The Power/Status/Identification (color is dependent on status) LED states for a sled device will be as follows:
Chassis manager firmware console
Sled Health | Power/Status/Identification LED State |
Off | LED_OFF |
Healthy | LED ON (Blue) |
Errors exist (System on/off) | LED ON (Amber-blinking) |
Identify | LED ON (Blue-blinking) |
Failsafe | LED ON (Amber-solid) |
For PowerEdge MX5016s (Figure 3), a cylindrical LED is also available marked with green highlight in the figure. Its behavior is as follows:
Mapping state | Cylinder LED on PowerEdge MX5016s |
Mapped to Compute that is powered ON | LED ON (Blinking) |
Unmapped | LED OFF |
All mapped compute sleds are off | LED OFF |
NOTE: It is unsafe to remove the PowerEdge MX5016s any time the LED is Blinking, as it is has active mappings to compute sleds that are powered on. To remove the PowerEdge MX5016s, either unmap storage from all compute sleds, or power down all compute sleds that are using this storage. See the User Guide for more information.
PSU LED Behavior
The Power Supply Units (PSUs) are inserted in the front of the chassis and utilize four LEDs: 3 on the front (figure below, left) and 1 in the back (figure below, right).

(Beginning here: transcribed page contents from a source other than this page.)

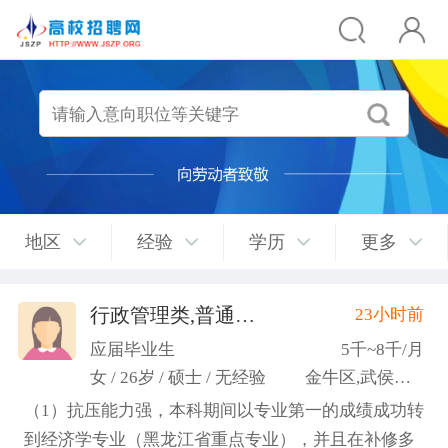
地区
经验
学历
更多
行政管理类,普通教师类
23小时前
(许梦园)
应届毕业生
5千~8千/月
女 / 26岁 / 硕士 / 无经验
金牛区,武侯区,青羊区
（1）抗压能力强，本科期间以专业第一的成绩成功转
到经济学专业（黑龙江省重点专业），并且在补修多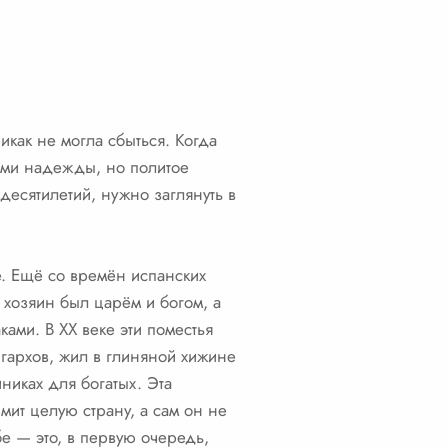
икак не могла сбыться. Когда
нами надежды, но политое
десятилетий, нужно заглянуть в
е. Ещё со времён испанских
хозяин был царём и богом, а
ами. В XX веке эти поместья
гархов, жил в глиняной хижине
иниках для богатых. Эта
рмит целую страну, а сам он не
бе — это, в первую очередь,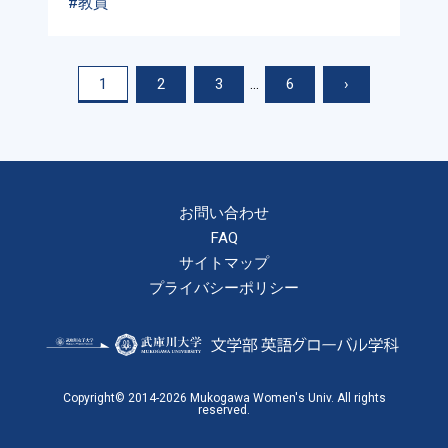
#教員
1
2
3
...
6
›
お問い合わせ
FAQ
サイトマップ
プライバシーポリシー
Copyright© 2014-2026 Mukogawa Women's Univ. All rights
reserved.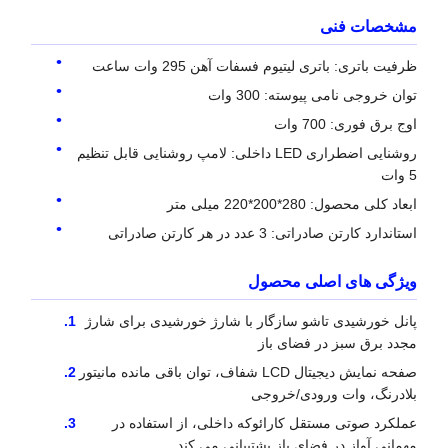
مشخصات فنی
ظرفیت باتری: باتری لیتیوم فسفات آهن 295 وات ساعت
توان خروجی نامی پیوسته: 300 وات
اوج برق فوری: 700 وات
روشنایی اضطراری LED داخلی: لامپ روشنایی قابل تنظیم
5 وات
ابعاد کلی محصول: 280*200*220 میلی متر
استاندارد کارتن صادراتی: 3 عدد در هر کارتن صادراتی
ویژگی های اصلی محصول
پانل خورشیدی تاشو سازگار با شارژ خورشیدی برای شارژ
مجدد برق سبز در فضای باز
صفحه نمایش دیجیتال LCD شفاف، توان باقی مانده مانیتور
بلادرنگ، وات ورودی/خروجی
عملکرد صوتی مستقل کارائوکه داخلی، از استفاده در
مهمانی آواز در فضای باز پشتیبانی می کند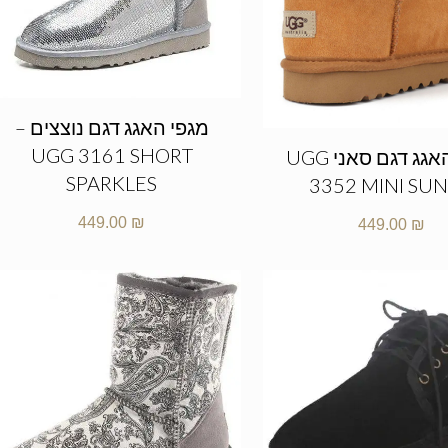
מגפי האגג דגם נוצצים –
UGG 3161 SHORT
מגפי האגג דגם סאני UGG
SPARKLES
3352 MINI SU
449.00
₪
449.00
₪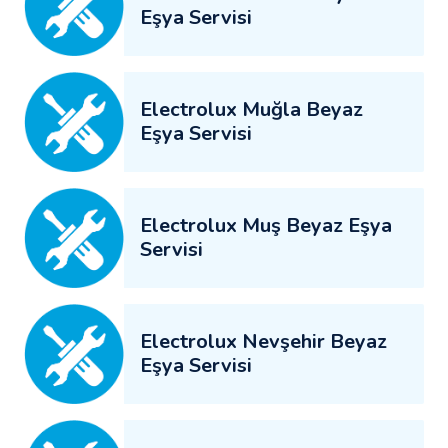
Eşya Servisi
Electrolux Muğla Beyaz
Eşya Servisi
Electrolux Muş Beyaz Eşya
Servisi
Electrolux Nevşehir Beyaz
Eşya Servisi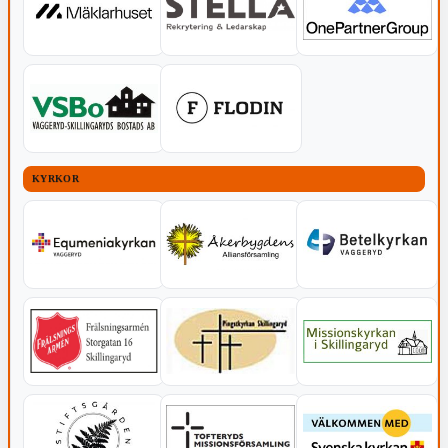
KYRKOR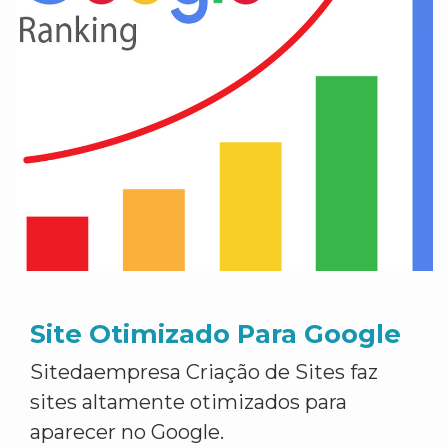
Site Otimizado Para Google
Sitedaempresa Criação de Sites faz
sites altamente otimizados para
aparecer no Google.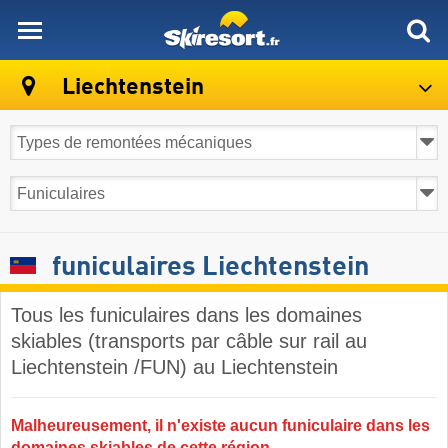
skiresort
Liechtenstein
funiculaires Liechtenstein
Tous les funiculaires dans les domaines
skiables (transports par câble sur rail au
Liechtenstein /FUN) au Liechtenstein​
Malheureusement, il n'existe aucun funiculaire dans les
domaines skiables de cette région.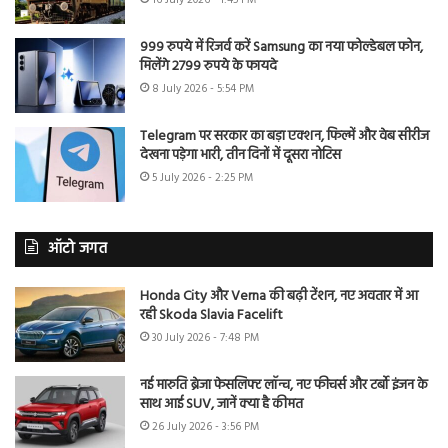
16 July 2026 - 1:45 PM
999 रुपये में रिजर्व करें Samsung का नया फोल्डेबल फोन,
मिलेंगे 2799 रुपये के फायदे
8 July 2026 - 5:54 PM
Telegram पर सरकार का बड़ा एक्शन, फिल्में और वेब सीरीज
देखना पड़ेगा भारी, तीन दिनों में दूसरा नोटिस
5 July 2026 - 2:25 PM
ऑटो जगत
Honda City और Verna की बढ़ी टेंशन, नए अवतार में आ
रही Skoda Slavia Facelift
30 July 2026 - 7:48 PM
नई मारुति ब्रेजा फेसलिफ्ट लॉन्च, नए फीचर्स और टर्बो इंजन के
साथ आई SUV, जानें क्या है कीमत
26 July 2026 - 3:56 PM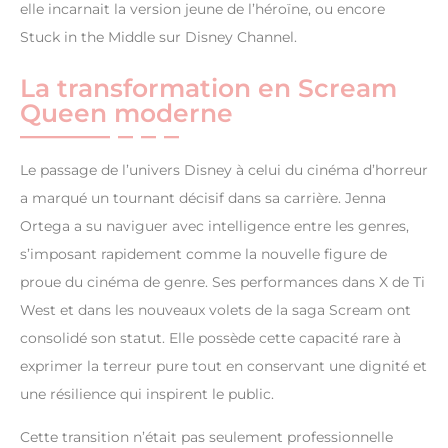
elle incarnait la version jeune de l’héroïne, ou encore
Stuck in the Middle sur Disney Channel.
La transformation en Scream
Queen moderne
Le passage de l’univers Disney à celui du cinéma d’horreur
a marqué un tournant décisif dans sa carrière. Jenna
Ortega a su naviguer avec intelligence entre les genres,
s’imposant rapidement comme la nouvelle figure de
proue du cinéma de genre. Ses performances dans X de Ti
West et dans les nouveaux volets de la saga Scream ont
consolidé son statut. Elle possède cette capacité rare à
exprimer la terreur pure tout en conservant une dignité et
une résilience qui inspirent le public.
Cette transition n’était pas seulement professionnelle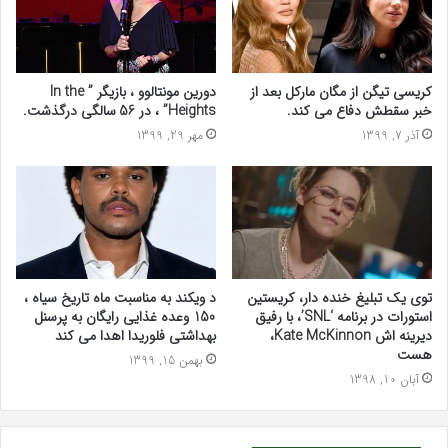
کریسی تیگن از مگان مارکل بعد از
دورین مونتالوو ، بازیگر ” In the
خبر سقطش دفاع می کند.
Heights” ، در 56 سالگی درگذشت.
آذر 7, 1399
مهر 29, 1399
توی یک تبلیغ خنده دار، کریستین
د ویکند به مناسبت ماه تاریخ سیاه ،
استورات در برنامه ‘SNL’، با رفیق
150 وعده غذایی رایگان به پرسنل
دیرینه اش Kate McKinnon،
بهداشتی فلوریدا اهدا می کند
هست
بهمن 15, 1399
آبان 10, 1398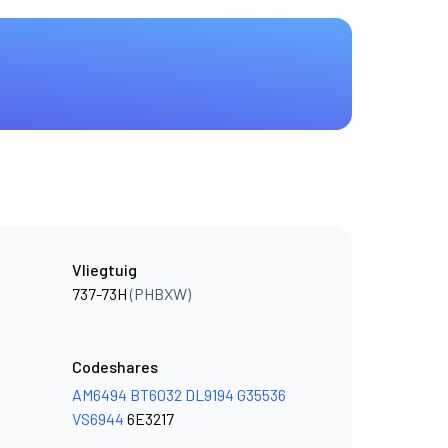
Vliegtuig
737-73H
(PHBXW)
Codeshares
AM6494
BT6032
DL9194
G35536
VS6944
6E3217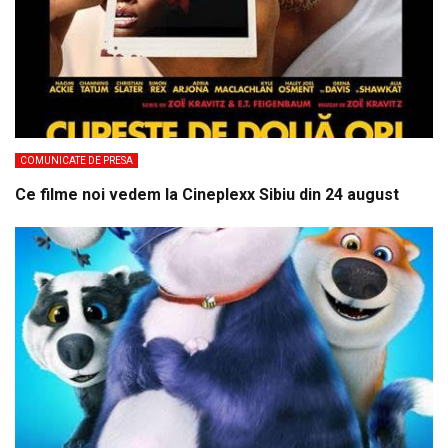
COMUNICATE DE PRESA
Ce filme noi vedem la Cineplexx Sibiu din 24 august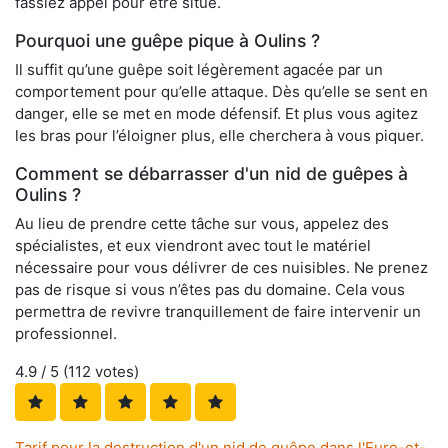
fassiez appel pour être situé.
Pourquoi une guêpe pique à Oulins ?
Il suffit qu’une guêpe soit légèrement agacée par un
comportement pour qu’elle attaque. Dès qu’elle se sent en
danger, elle se met en mode défensif. Et plus vous agitez
les bras pour l’éloigner plus, elle cherchera à vous piquer.
Comment se débarrasser d'un nid de guêpes à
Oulins ?
Au lieu de prendre cette tâche sur vous, appelez des
spécialistes, et eux viendront avec tout le matériel
nécessaire pour vous délivrer de ces nuisibles. Ne prenez
pas de risque si vous n’êtes pas du domaine. Cela vous
permettra de revivre tranquillement de faire intervenir un
professionnel.
4.9
/ 5 (
112
votes)
Tarif pour la destruction d'un nid de guêpe dans l'Eure-et-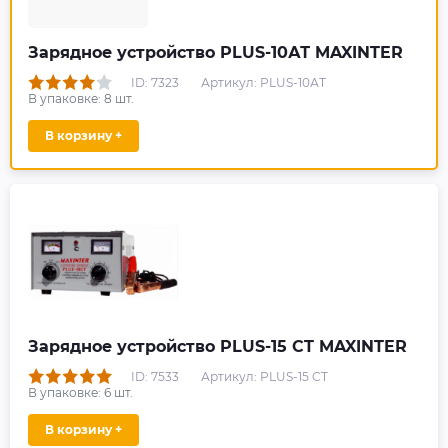
Зарядное устройство PLUS-10АТ MAXINTER
ID: 7323
Артикул: PLUS-10АТ
В упаковке:
8
шт.
В корзину +
Зарядное устройство PLUS-15 CT MAXINTER
ID: 7533
Артикул: PLUS-15 CT
В упаковке:
6
шт.
В корзину +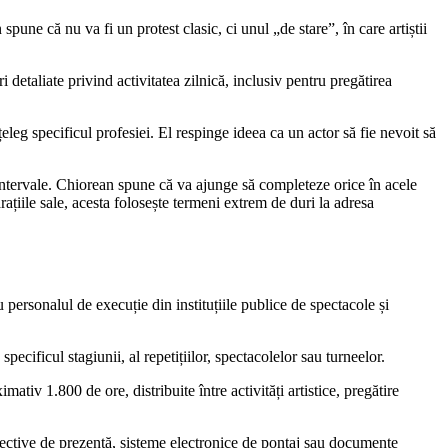
e că nu va fi un protest clasic, ci unul „de stare”, în care artiștii
 detaliate privind activitatea zilnică, inclusiv pentru pregătirea
leg specificul profesiei. El respinge ideea ca un actor să fie nevoit să
 intervale. Chiorean spune că va ajunge să completeze orice în acele
rațiile sale, acesta folosește termeni extrem de duri la adresa
personalul de execuție din instituțiile publice de spectacole și
cificul stagiunii, al repetițiilor, spectacolelor sau turneelor.
tiv 1.800 de ore, distribuite între activități artistice, pregătire
 colective de prezență, sisteme electronice de pontaj sau documente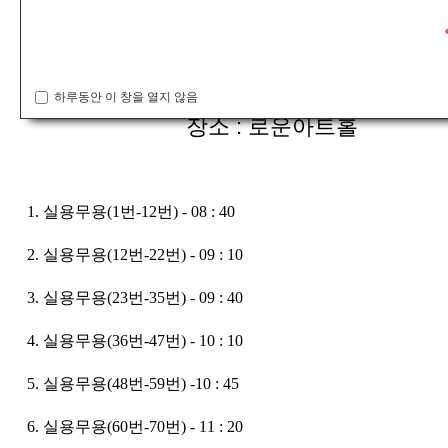
일시 : 3월 21일 일요일 (09:00 ~ )
하루동안 이 창을 열지 않음
장소 : 로운아트홀
1. 실용무용(1번-12번)
- 08 : 40
2. 실용무용(12번-22번)
- 09 : 10
3. 실용무용(23번-35번)
- 09 : 40
4. 실용무용(36번-47번)
- 10 : 10
5. 실용무용(48번-59번)
-10 : 45
6. 실용무용(60번-70번) - 11 : 20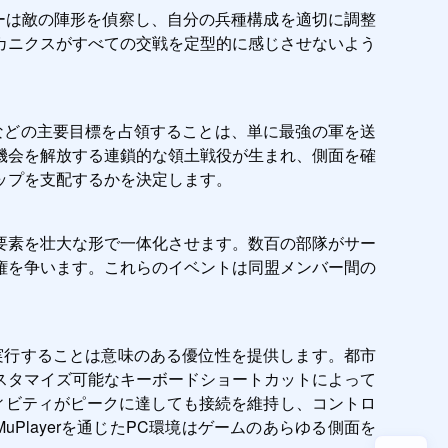
ーは敵の陣形を偵察し、自分の兵種構成を適切に調整
カニクスがすべての交戦を定型的に感じさせないよう
などの主要目標を占領することは、単に最強の軍を送
機会を解放する連鎖的な領土戦役が生まれ、側面を確
ップを支配するかを決定します。
要素を壮大な形で一体化させます。数百の部隊がサー
権を争います。これらのイベントは同盟メンバー間の
ムを実行することは意味のある優位性を提供します。都市
スタマイズ可能なキーボードショートカットによって
ティビティがピークに達しても接続を維持し、コントロ
layerを通じたPC環境はゲームのあらゆる側面を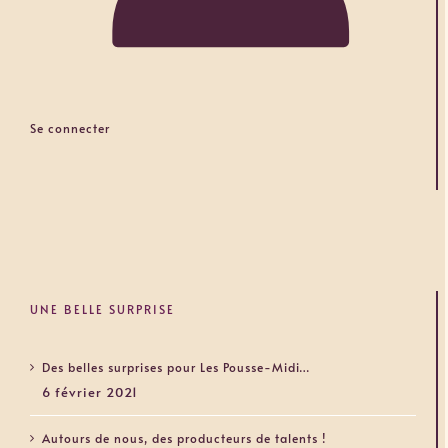
Se connecter
UNE BELLE SURPRISE
Des belles surprises pour Les Pousse-Midi…
6 février 2021
Autours de nous, des producteurs de talents !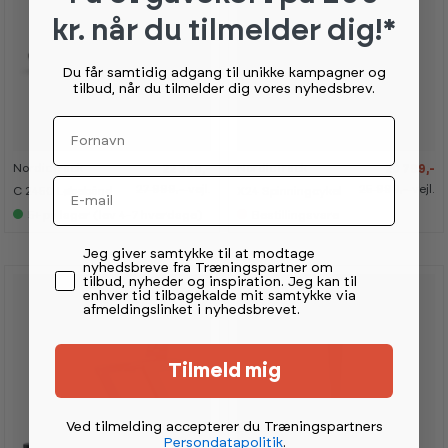
kr. når du tilmelder dig!*
Du får samtidig adgang til unikke kampagner og
tilbud, når du tilmelder dig vores nyhedsbrev.
-
-
-
-
2
2
2
2
0
0
0
0
Fornavn
%
%
%
%
NordicTrack
NordicTrack
22 399,-
20 799,-
K
K
Email
a
a
27 999,-
vejl.
25 999,-
vejl.
C 2450 Løbebånd
X24 Spinningcykel
n
n
s
s
5+
på lager (lev 4-7 hverdage)
Bestillingsvare
e
e
s
s
Permission tekst
Jeg giver samtykke til at modtage
i
i
nyhedsbreve fra Træningspartner om
s
s
tilbud, nyheder og inspiration. Jeg kan til
h
h
enhver tid tilbagekalde mit samtykke via
o
o
afmeldingslinket i nyhedsbrevet.
w
w
r
r
o
o
o
o
m
m
Tilmeld mig
G
G
r
r
a
a
Ved tilmelding accepterer du Træningspartners
t
t
Persondatapolitik
.
i
i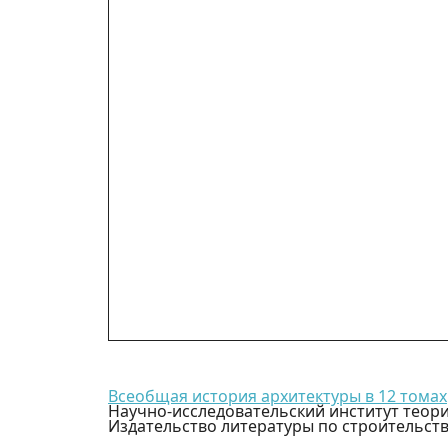
Всеобщая история архитектуры в 12 томах
Научно-исследовательский институт теори
Издательство литературы по строительств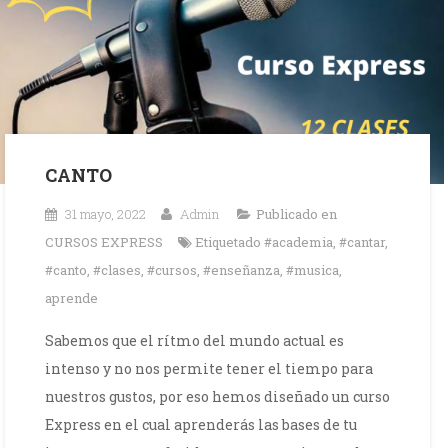
CANTO
31 mayo, 2022
Admin
Publicado en
CURSOS EXPRESS
Etiquetado
#academia
,
#cantar
,
#canto
,
#clases
,
#cursos
,
#enseñanza
,
#musica
,
aprende
Sabemos que el rítmo del mundo actual es
intenso y no nos permite tener el tiempo para
nuestros gustos, por eso hemos diseñado un curso
Express en el cual aprenderás las bases de tu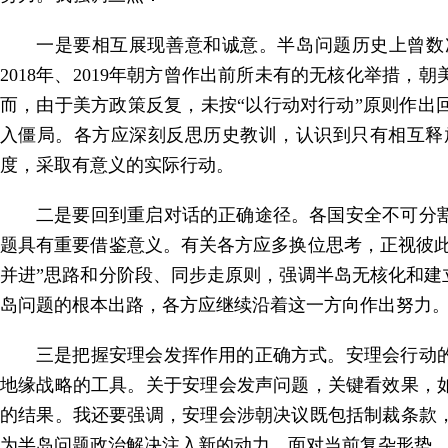
一是要相互展现善意和诚意。半岛问题历史上曾数次处
2018年、2019年朝方曾作出前所未有的无核化举措
而，由于美方政策反复，未按“以行动对行动”原则作
入僵局。各方应深刻反思历史教训，认识到只有相互释
度，采取有意义的实际行动。
二是要回到重启对话的正确途径。各国安全不可分
题具有重要借鉴意义。有关各方应多换位思考，正视彼
并进”思路和分阶段、同步走原则，强调半岛无核化和
岛问题的根本出路，各方应继续沿着这一方向作出努力
三是把握安理会发挥作用的正确方式。安理会行动
地缘战略的工具。关于安理会发声问题，关键看效果，
的结果。我还要强调，安理会涉朝决议既包括制裁条款
为半岛问题政治解决注入新的动力，面对当前复杂形势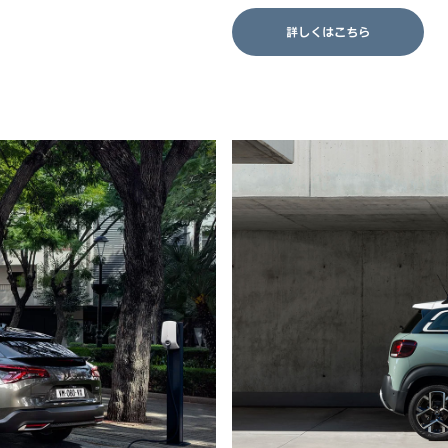
詳しくはこちら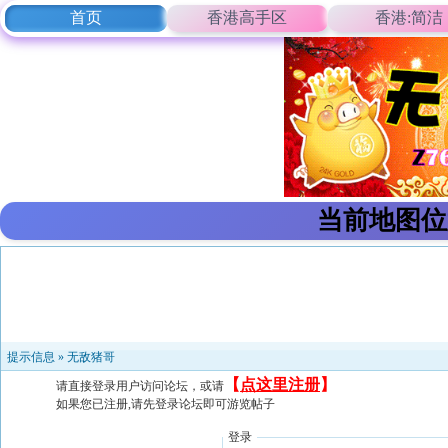
首页
香港高手区
香港:简洁
当前地图位
提示信息 »
无敌猪哥
【
点这里注册
】
请直接登录用户访问论坛，或请
如果您已注册,请先登录论坛即可游览帖子
登录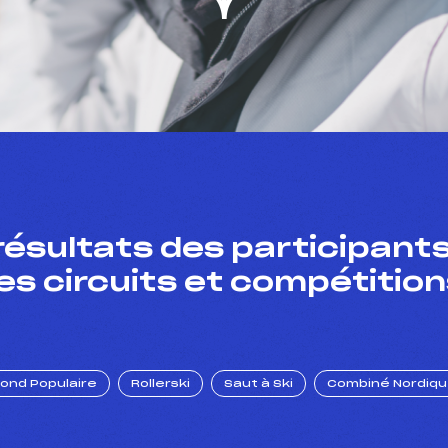
résultats des participants
es circuits et compétition
Fond Populaire
Rollerski
Saut à Ski
Combiné Nordiq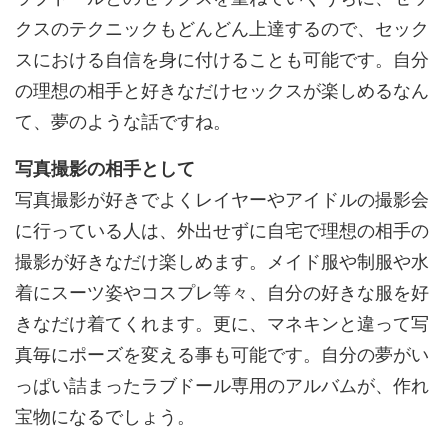
クスのテクニックもどんどん上達するので、セック
スにおける自信を身に付けることも可能です。自分
の理想の相手と好きなだけセックスが楽しめるなん
て、夢のような話ですね。
写真撮影の相手として
写真撮影が好きでよくレイヤーやアイドルの撮影会
に行っている人は、外出せずに自宅で理想の相手の
撮影が好きなだけ楽しめます。メイド服や制服や水
着にスーツ姿やコスプレ等々、自分の好きな服を好
きなだけ着てくれます。更に、マネキンと違って写
真毎にポーズを変える事も可能です。自分の夢がい
っぱい詰まったラブドール専用のアルバムが、作れ
宝物になるでしょう。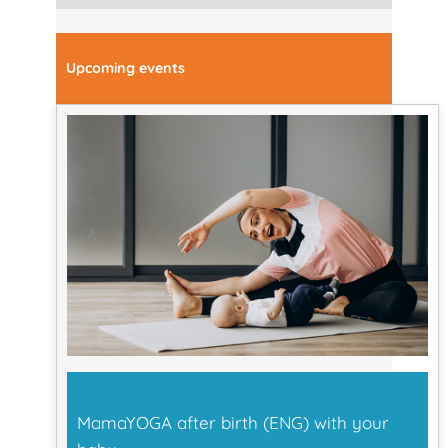
Upcoming events
MamaYOGA after birth (ENG) with your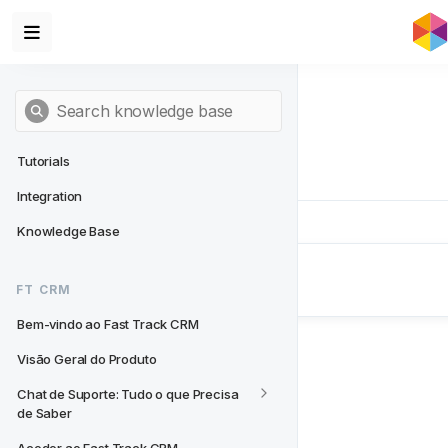
Tutorials
Integration
Knowledge Base
Next
- FT CRM
FT CRM
Bem-vindo ao Fast Track CRM
Bem-vindo ao Fast Track CRM
Visão Geral do Produto
Chat de Suporte: Tudo o que Precisa 
de Saber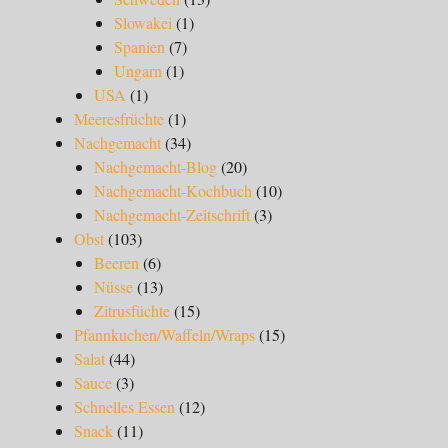
Slowakei
(1)
Spanien
(7)
Ungarn
(1)
USA
(1)
Meeresfrüchte
(1)
Nachgemacht
(34)
Nachgemacht-Blog
(20)
Nachgemacht-Kochbuch
(10)
Nachgemacht-Zeitschrift
(3)
Obst
(103)
Beeren
(6)
Nüsse
(13)
Zitrusfüchte
(15)
Pfannkuchen/Waffeln/Wraps
(15)
Salat
(44)
Sauce
(3)
Schnelles Essen
(12)
Snack
(11)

Figure 4 - Front and Rear PSU LEDs
The PSU LED states are as follows:
PSU State | Health LED (Front) | AC Present (Front) | DC Present (Front) | AC Present (Rear) |
Healthy | LED ON (Green) | LED ON | LED ON | LED ON |
Faulted | LED ON (Amber) | - | - | - |
On the front of the PSU, if the AC Present LED is illuminated, then AC is detected and within tolerance. If the DC Present LED is illuminated, then the PSU is supplying DC to the chassis. The AC Present LED on the rear of the chassis, when illuminated, indicates that AC is detected.
FAN LED Behavior
The Fans are inserted in the front and the back of the chassis (Figure 8) and contain one LED: Power/Status LED (Green or Amber).
Figure 6 – Front Fans Power/Status LED
Figure 7 – Rear Fans Power/Status LED
The Power/Status/Identification (color is dependent on status) LED states will be as follows:
Fan Health | Power/Status LED State |
Off | LED_OFF |
Healthy | LED ON (Green) |
Fault | LED ON (Amber-blinking) |
Firmware Update in Progress | LED ON (Green-blinking) |
Conclusion: A thorough understanding of the physical LED status can ensure efficient health status and provide feedback for timely troubleshooting. The PowerEdge MX management module, compute sleds, storage sleds, IO Modules, power supply, and fans, each have LED state indicators that deliver identification on specific features.